*** Opening of EXTRACTED TEXT ***

RFR: 8293198: [vectorapi] Improve the implementation of VectorMask.indexInRange()

Jatin Bhateja jbhateja at openjdk.org
Thu Feb 2 06:41:26 UTC 2023


On Thu, 2 Feb 2023 03:42:34 GMT, Xiaohong Gong <xgong at openjdk.org> wrote:

>> Your patch re-organized the code to take care of following cases :-
>> 1.   offset < 0                         : Still falling over to old code.
>> 2.   offset >= limit                  : Special case optimized 
>> 3.   (limit - offset) >= length  :  Most general case.
>> 4.   Partial in range check       :  New intrinsic, existing java side implementation in checkIndex0 is also composed of intrinsified calls,  infrequently taken paths will anyways lead to uncommon traps.
>> 
>> Have you tried introducing just case 3 (first) and then case 2 in existing indexInRange implementation.
>
>> Thanks for the review @jatin-bhateja !
>> 
>> > Have you tried introducing just case 3 (first) and then case 2 in existing indexInRange implementation.
>> 
>> Yes, I tried with this way as well, together with the performance testing compared with current version. The result is:
>> 
>> 1. For cases that the array size is aligned with the vector size, the performance is almost the same with each other.
>> 2. For cases that the array size is not aligned (which needs the masked operation), the performance with current version can improve about 5%~6% compared with the way as you suggested. But the improvement is limited to the cases with smaller vector size, whose tail loop size is bigger.
>> 
>> So, adding the new intrinsic has no side effect for me, except for the more complex java side code and one additional intrinsic.

*** Close of EXTRACTED TEXT ***

Reproduce the part of the code review message above between "RFR: 8293198: [vectorapi]" and "to old code.", inclusive.

*** Opening of RECORDS PROVIDED ***

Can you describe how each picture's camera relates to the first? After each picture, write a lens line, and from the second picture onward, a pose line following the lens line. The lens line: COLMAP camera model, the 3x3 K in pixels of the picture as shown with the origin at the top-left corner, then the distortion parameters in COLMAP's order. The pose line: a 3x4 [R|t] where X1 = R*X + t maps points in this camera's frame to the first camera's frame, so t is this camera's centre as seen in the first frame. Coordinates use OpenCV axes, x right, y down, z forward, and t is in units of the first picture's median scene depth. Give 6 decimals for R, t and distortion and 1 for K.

*** Close of RECORDS PROVIDED ***
*** Opening of RECORDS PROVIDED ***

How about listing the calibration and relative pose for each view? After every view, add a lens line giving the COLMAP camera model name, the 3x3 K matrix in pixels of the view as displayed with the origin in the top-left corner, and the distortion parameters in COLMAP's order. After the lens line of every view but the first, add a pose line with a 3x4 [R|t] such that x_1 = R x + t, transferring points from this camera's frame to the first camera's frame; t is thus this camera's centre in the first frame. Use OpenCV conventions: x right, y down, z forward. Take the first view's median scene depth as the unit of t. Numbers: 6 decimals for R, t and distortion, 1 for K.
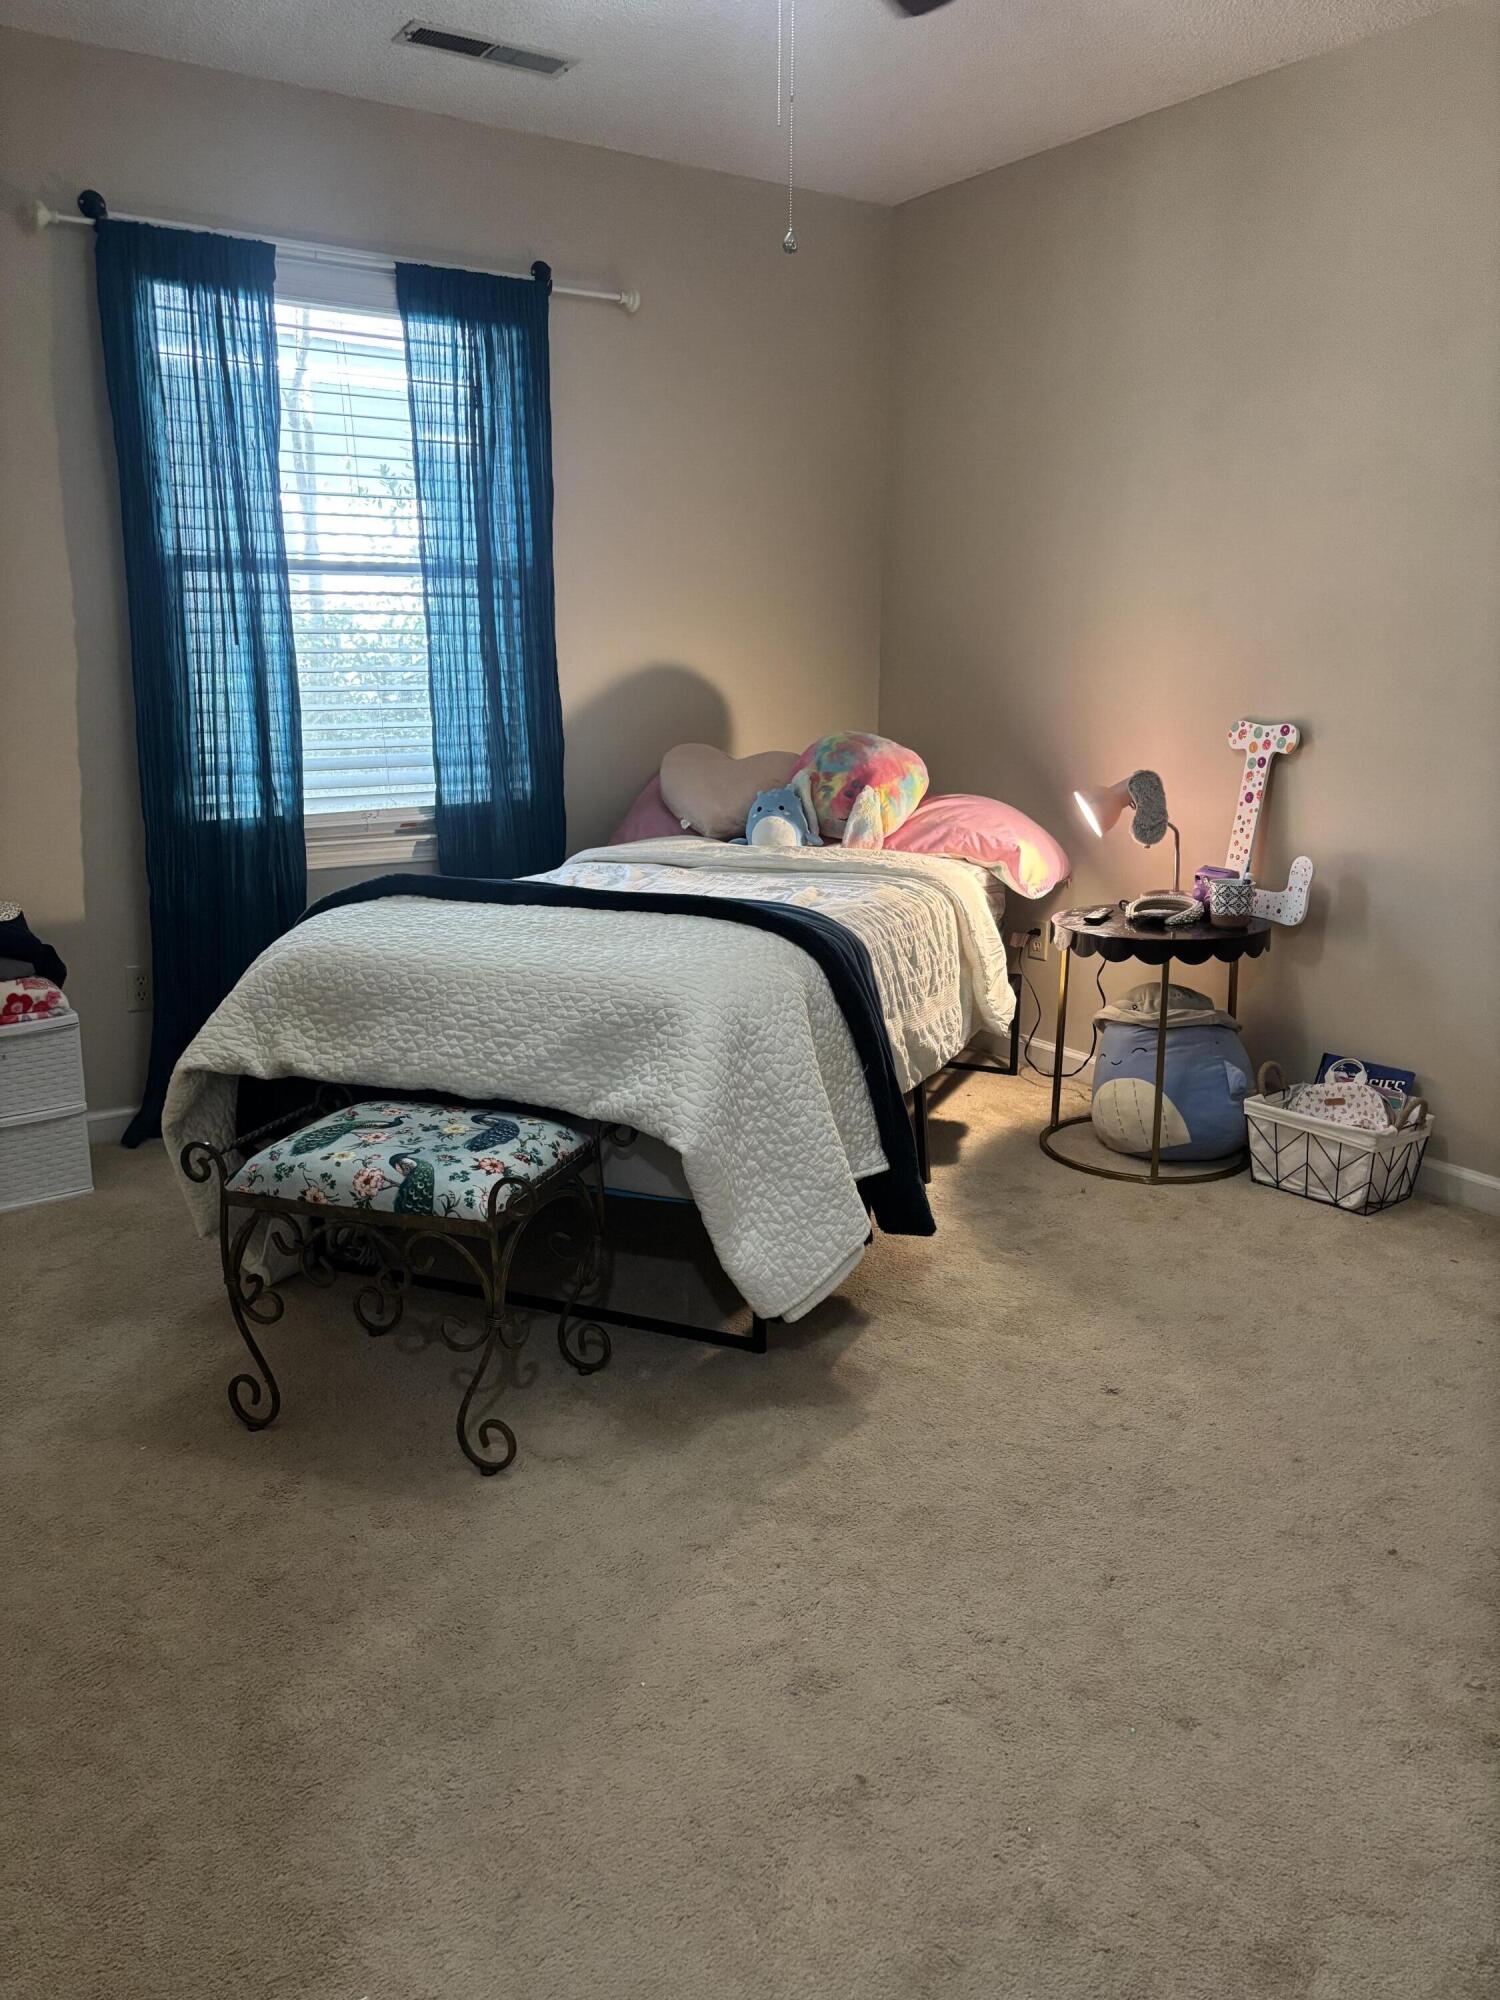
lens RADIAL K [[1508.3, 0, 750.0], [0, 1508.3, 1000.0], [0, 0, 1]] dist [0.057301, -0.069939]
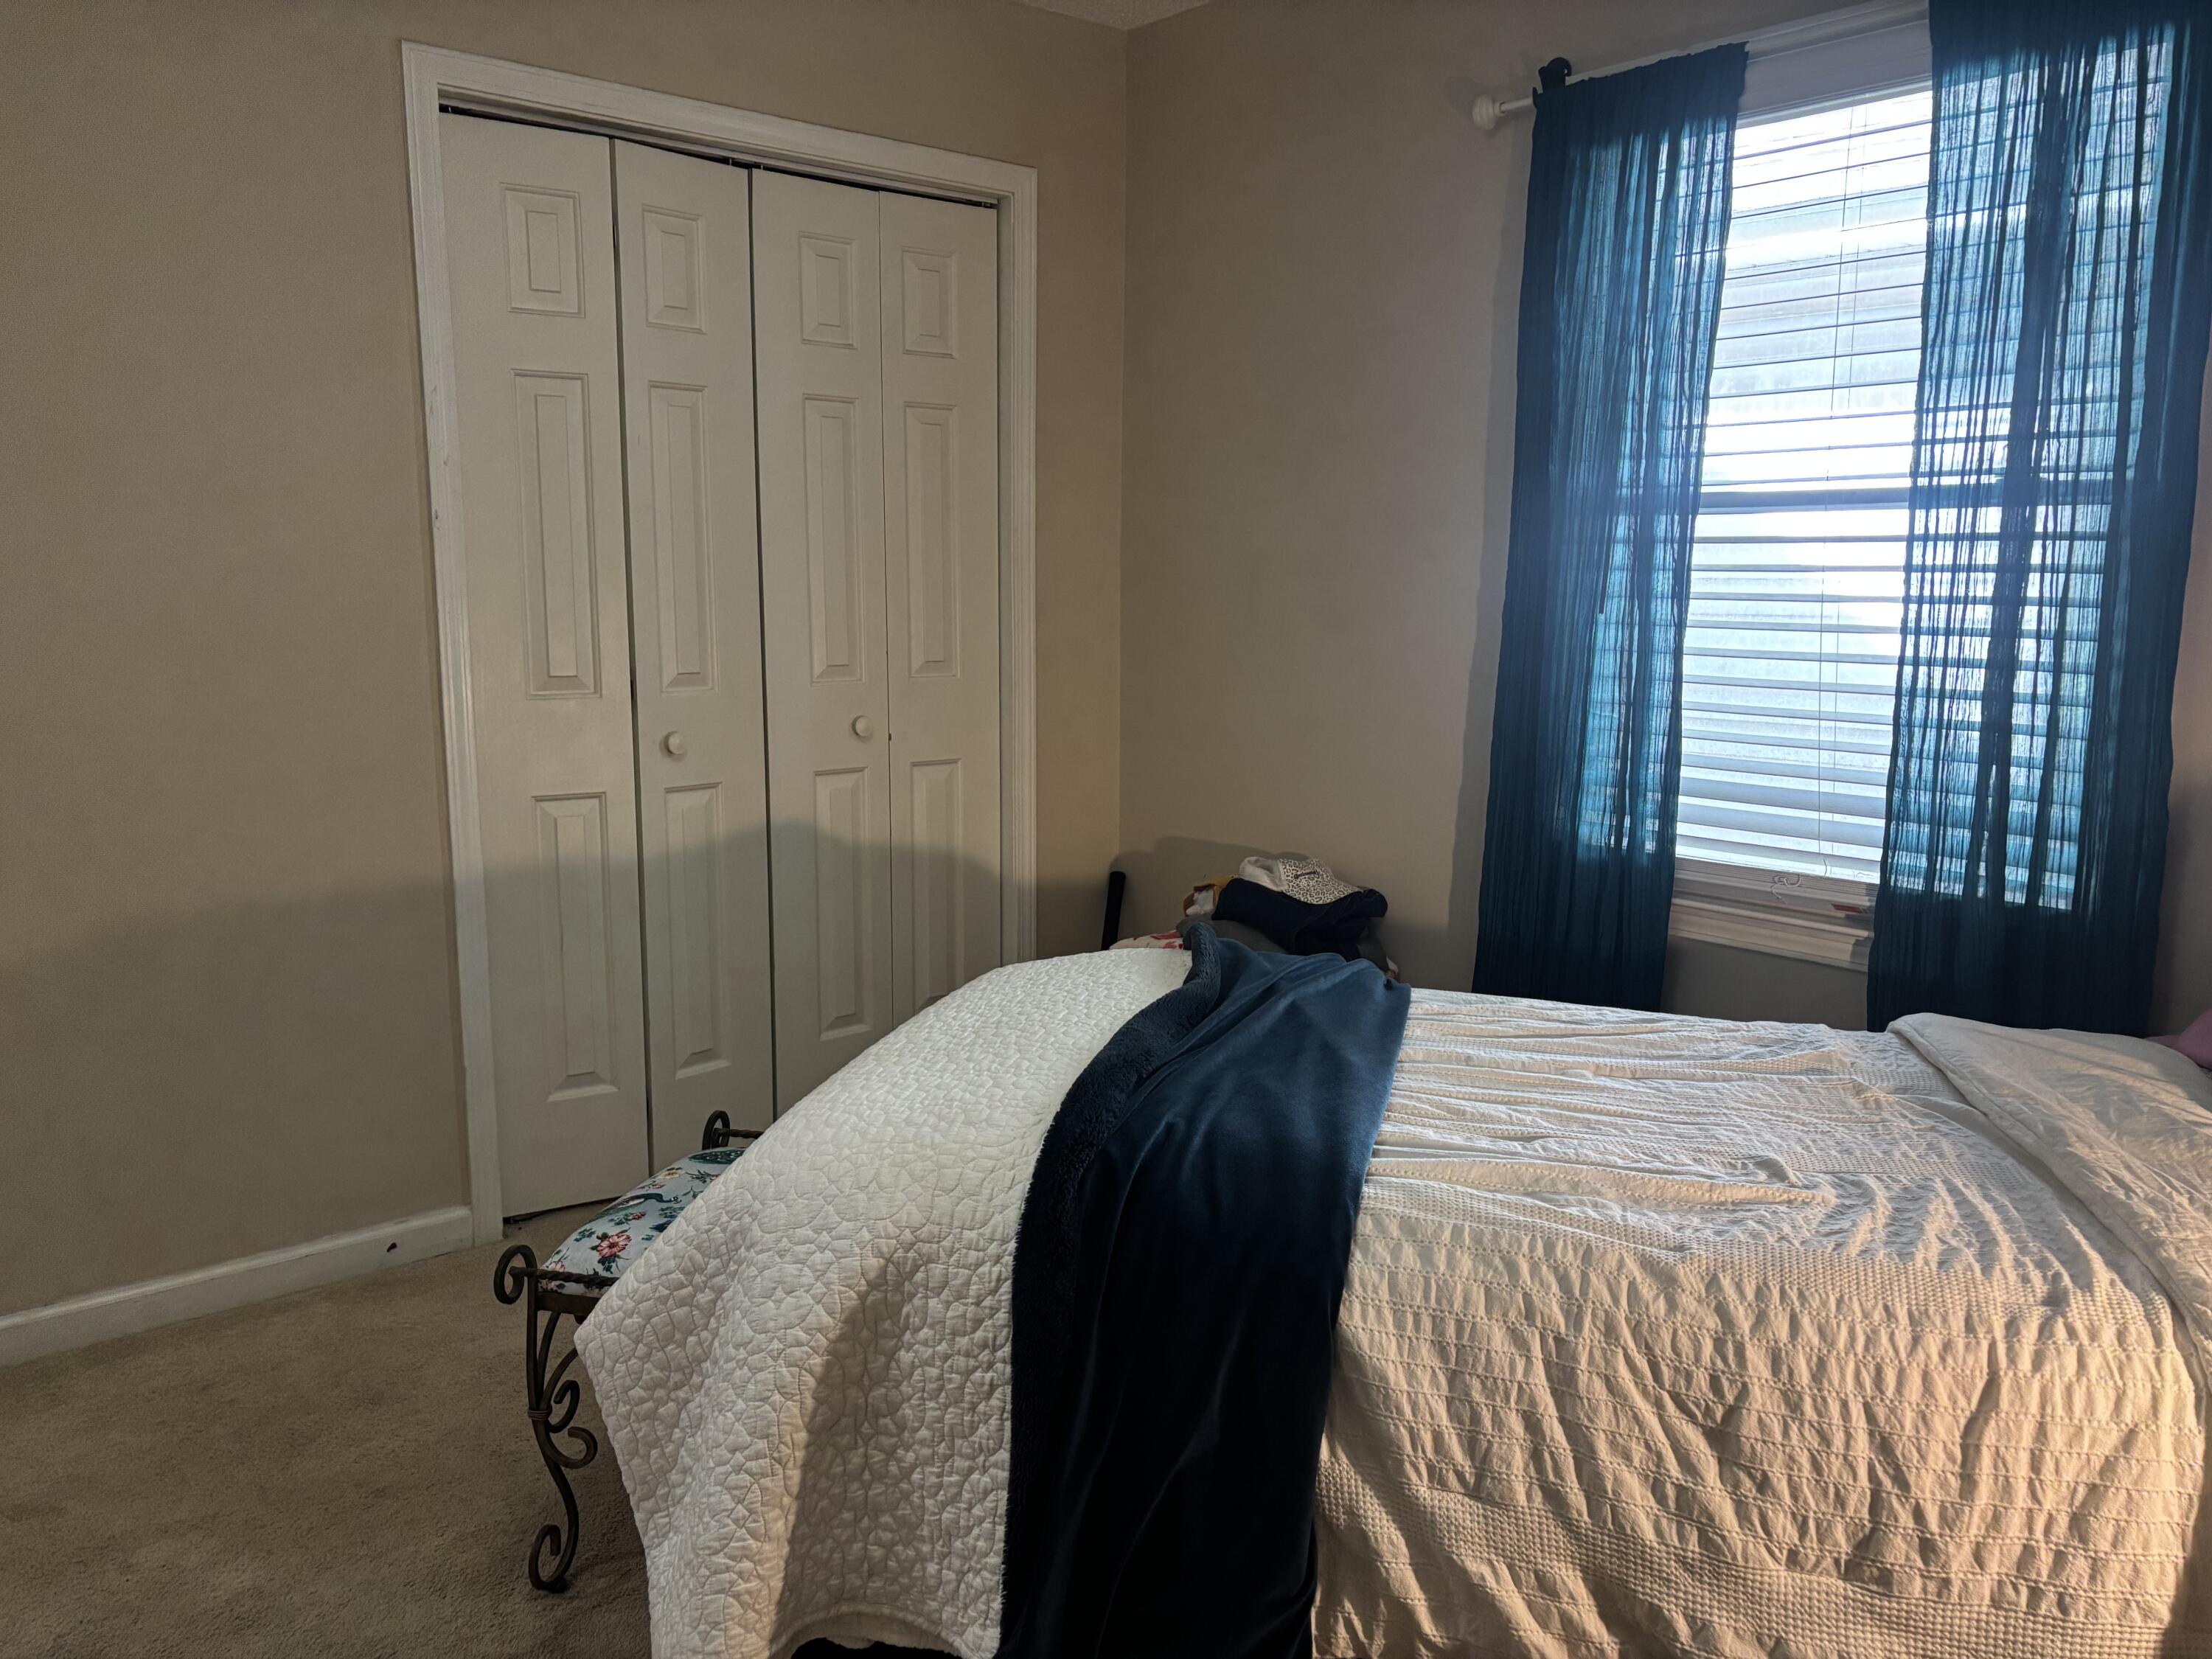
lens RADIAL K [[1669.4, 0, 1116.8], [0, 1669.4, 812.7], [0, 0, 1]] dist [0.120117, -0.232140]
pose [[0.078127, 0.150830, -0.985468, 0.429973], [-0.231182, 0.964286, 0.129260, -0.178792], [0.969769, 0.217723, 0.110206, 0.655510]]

*** Close of RECORDS PROVIDED ***

- _RESULT_:
RFR: 8293198: [vectorapi] Improve the implementation of VectorMask.indexInRange()

Jatin Bhateja jbhateja at openjdk.org
Thu Feb 2 06:41:26 UTC 2023


On Thu, 2 Feb 2023 03:42:34 GMT, Xiaohong Gong <xgong at openjdk.org> wrote:

>> Your patch re-organized the code to take care of following cases :-
>> 1.   offset < 0                         : Still falling over to old code.